Harga Minyak Menuju US$ 100, Ancaman Ini Makin Mendekat ke RI

Jakarta, CNBC Indonesia - Harga minyak pada perdagangan Selasa (19/9/2023) mencapai level tertingginya dalam 10 bulan, dimana minyak WTI menyentuh level tertinggi US$93,74 dan minyak brent menyentuh level tertinggi US$95,96 tertinggi sejak November 2022.
Harga minyak memang melandai kembali pada hari ini. Namun, harga emas hitam masih rawan dengan kenaikan terutama dengan adanya kemungkinan kelompok OPEC+ memangkas produksi ke depan serta berkurangnya pasokan minyak di Amerika Serikat (AS).

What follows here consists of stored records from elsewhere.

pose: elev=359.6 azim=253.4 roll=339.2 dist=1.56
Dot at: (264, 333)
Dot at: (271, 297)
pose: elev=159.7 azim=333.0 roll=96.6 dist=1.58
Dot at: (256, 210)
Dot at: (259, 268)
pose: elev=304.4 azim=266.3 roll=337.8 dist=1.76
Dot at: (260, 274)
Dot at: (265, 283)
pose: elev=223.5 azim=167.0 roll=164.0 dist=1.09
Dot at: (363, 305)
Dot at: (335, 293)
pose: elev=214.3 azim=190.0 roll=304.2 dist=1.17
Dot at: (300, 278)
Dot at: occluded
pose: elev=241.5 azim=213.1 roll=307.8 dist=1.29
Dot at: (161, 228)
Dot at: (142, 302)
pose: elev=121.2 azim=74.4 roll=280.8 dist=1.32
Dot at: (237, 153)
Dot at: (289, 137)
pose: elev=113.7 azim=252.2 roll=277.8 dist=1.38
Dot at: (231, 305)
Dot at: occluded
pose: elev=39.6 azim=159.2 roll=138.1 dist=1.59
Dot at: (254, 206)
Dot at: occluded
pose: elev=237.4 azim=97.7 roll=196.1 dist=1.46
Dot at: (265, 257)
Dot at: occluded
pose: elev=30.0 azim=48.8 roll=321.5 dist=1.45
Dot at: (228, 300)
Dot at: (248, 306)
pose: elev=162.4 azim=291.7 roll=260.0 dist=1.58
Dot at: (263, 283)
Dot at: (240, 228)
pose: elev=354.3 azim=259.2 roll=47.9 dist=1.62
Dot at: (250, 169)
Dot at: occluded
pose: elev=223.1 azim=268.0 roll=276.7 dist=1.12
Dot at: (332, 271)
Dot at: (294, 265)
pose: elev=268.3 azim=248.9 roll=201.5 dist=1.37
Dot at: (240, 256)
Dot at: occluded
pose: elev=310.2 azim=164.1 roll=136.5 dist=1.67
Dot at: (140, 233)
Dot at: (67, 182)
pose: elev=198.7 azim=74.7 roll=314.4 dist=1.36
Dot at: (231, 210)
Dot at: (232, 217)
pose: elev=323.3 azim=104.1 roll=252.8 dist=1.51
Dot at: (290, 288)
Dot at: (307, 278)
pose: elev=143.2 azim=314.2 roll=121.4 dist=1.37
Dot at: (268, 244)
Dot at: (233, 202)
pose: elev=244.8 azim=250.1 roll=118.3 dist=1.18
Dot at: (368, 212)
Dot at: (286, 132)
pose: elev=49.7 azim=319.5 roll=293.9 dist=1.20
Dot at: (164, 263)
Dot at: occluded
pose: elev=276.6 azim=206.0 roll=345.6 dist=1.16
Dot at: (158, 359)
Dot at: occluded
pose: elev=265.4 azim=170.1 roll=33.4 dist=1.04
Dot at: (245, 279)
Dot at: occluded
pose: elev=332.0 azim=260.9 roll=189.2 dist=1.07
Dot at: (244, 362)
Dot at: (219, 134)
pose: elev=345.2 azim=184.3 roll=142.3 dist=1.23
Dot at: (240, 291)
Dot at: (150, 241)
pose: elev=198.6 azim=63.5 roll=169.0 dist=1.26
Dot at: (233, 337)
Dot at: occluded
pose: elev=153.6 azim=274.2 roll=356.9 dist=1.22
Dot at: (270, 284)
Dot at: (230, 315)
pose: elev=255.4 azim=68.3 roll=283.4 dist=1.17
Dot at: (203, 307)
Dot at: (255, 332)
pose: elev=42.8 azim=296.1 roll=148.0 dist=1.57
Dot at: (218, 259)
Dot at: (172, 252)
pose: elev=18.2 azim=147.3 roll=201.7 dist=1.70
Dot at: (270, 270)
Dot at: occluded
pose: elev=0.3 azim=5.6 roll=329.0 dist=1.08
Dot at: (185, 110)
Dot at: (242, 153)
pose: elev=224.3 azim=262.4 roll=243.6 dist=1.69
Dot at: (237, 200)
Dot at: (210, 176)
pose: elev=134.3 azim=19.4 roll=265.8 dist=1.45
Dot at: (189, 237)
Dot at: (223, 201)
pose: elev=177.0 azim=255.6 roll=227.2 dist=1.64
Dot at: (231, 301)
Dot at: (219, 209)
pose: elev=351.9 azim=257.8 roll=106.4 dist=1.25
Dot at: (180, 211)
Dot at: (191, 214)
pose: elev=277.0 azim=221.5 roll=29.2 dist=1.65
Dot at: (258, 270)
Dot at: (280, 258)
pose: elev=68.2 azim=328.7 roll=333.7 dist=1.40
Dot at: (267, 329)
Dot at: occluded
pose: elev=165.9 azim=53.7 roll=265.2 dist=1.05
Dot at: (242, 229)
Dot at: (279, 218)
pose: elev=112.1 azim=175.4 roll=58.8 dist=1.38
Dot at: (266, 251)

Jauh sebelum minyak menyentuh level US$90 per barel, Goldman Sachs sudah memprediksinya sejak awal tahun 2023. Goldman Sachs adalah bank investasi multinasional dan perusahaan jasa keuangan Amerika.
Minyak akan naik kembali di atas US$100 per barel tahun ini dan mungkin menghadapi masalah pasokan yang serius pada tahun 2024 karena kapasitas produksi cadangan akan habis, menurut Goldman Sachs Group Inc.
Dengan sanksi yang kemungkinan akan menyebabkan ekspor minyak Rusia turun dan permintaan Tiongkok diperkirakan akan pulih ketika negara tersebut mengakhiri kebijakan Nol Covid-19, harga akan naik di atas US$100, menurut Goldman Sachs Group Inc.
Kurangnya pengeluaran industri untuk produksi yang diperlukan untuk memenuhi permintaan juga akan menjadi pendorong kenaikan harga, dan kurangnya kapasitas ini mungkin menjadi masalah besar pada tahun 2024, ungkap analis Jeff Currie saat konferensi di Riyadh, Arab Saudi.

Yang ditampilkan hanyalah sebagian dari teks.